Pero en realidad un pueblo son las personas: Delio el del bar, y su padre Inocente, Aniceto...
Pero nosotros no elegimos a esas personas: nos tocaron en suerte, caímos allí.
Sin embargo Dios ha querido hacerse un pueblo eligiendo Él a sus habitantes.
Los primeros fueron: Pedro Barjonas, y Andrés su hermano, Mateo el publicano... y así hasta doce (cfr el Evangelio de la Misa de hoy: Mt 9,36-10,8).
Estos eran los amigos del Señor, y luego vendríamos otros. Pues también nosotros somos de su pueblo (cfr. Sal 99, responsorial de la Misa).
Como nos cuenta el libro del Exodo (cfr. 19,22-6ª: Primera lectura de la Misa): el Pueblo hebreo fue elegido por Dios.
Y desde luego no hay otra nación de estas características en toda la Historia de la Humanidad. Tiene algo especial: tan especial que el Señor nació en él, y no lo abandonará.
Pues nosotros los cristianos somos Pueblo de Dios no por genética.
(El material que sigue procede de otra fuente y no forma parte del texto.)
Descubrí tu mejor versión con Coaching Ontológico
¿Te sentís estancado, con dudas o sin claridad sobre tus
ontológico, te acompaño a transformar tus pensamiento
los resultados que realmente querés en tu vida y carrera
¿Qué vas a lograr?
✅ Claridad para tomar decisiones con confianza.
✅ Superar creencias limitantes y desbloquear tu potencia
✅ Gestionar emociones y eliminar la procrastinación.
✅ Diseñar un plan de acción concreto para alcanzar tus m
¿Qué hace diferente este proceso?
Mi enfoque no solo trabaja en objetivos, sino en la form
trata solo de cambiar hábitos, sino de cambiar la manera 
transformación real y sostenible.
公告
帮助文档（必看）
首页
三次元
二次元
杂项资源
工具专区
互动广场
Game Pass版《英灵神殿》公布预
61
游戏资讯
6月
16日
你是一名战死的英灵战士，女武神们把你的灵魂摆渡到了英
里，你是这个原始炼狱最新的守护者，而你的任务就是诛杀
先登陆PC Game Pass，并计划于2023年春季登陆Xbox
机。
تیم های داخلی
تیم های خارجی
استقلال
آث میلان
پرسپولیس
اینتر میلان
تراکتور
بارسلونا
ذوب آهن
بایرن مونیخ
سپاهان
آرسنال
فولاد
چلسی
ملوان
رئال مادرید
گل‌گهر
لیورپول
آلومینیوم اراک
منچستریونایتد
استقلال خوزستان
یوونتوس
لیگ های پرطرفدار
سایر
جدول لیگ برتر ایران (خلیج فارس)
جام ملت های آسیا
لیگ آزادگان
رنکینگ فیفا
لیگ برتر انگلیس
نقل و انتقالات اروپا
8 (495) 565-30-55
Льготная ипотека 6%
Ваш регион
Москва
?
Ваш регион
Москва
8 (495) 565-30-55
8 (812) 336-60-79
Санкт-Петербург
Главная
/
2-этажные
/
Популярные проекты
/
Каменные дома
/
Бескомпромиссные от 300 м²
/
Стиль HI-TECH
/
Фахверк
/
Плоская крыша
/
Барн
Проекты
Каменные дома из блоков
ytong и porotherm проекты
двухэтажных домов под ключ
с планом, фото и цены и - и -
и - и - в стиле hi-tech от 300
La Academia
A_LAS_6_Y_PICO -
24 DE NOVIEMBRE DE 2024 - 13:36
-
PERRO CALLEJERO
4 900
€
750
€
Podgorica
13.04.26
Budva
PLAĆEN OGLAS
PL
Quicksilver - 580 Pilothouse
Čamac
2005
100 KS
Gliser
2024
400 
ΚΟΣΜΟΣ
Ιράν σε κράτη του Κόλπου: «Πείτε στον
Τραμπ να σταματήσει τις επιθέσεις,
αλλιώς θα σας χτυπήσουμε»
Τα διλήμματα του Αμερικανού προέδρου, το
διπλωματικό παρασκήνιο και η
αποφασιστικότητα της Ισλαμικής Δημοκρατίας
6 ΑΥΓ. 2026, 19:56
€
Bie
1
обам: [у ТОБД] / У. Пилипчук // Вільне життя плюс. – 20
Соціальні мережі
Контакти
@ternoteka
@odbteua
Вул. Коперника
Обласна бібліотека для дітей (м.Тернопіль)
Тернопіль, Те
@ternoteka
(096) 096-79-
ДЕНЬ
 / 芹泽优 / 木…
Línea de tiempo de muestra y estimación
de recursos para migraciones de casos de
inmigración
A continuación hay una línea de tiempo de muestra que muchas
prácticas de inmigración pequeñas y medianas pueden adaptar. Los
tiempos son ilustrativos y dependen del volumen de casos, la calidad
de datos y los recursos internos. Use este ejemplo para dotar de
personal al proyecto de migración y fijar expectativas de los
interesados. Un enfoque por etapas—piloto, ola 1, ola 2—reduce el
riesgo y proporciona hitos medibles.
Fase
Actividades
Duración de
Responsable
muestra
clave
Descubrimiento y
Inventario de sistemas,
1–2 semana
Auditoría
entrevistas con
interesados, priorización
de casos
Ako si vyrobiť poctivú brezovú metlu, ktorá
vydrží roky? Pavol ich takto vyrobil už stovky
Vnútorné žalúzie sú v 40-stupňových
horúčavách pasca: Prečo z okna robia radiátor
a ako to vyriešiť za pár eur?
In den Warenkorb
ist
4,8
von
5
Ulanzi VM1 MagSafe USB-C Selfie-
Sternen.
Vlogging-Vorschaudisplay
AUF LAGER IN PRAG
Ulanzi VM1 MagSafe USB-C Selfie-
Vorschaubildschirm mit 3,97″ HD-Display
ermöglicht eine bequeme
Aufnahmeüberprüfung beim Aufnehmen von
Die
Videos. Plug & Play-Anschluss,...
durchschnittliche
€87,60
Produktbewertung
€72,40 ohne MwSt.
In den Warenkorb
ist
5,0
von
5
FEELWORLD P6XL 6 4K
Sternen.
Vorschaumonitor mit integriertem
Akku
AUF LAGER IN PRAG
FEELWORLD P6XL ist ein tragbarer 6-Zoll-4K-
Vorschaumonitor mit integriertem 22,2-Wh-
Sino porque el Señor ha querido morir por nosotros (cfr. Segunda lectura: Rom 5,6-11).
Y ya somos de su Pueblo. El Señor derramó su sangre hebrea para fuésemos elegidos.
Es la misma sangre que llevaba la Virgen, porque el cuerpo del Señor, que vamos a recibir se formó en su interior.
También María es nuestra madre, que nos está engendrando para la eternidad.
Ella sabe de la alegría de tener hijos, y en cielo es ministra del ejercito en la intimidad.
Sabe hacer compatible su labor de Jefa de San Miguel y de madre de cada uno: Ella nos enseña el idioma de nuestro Pueblo.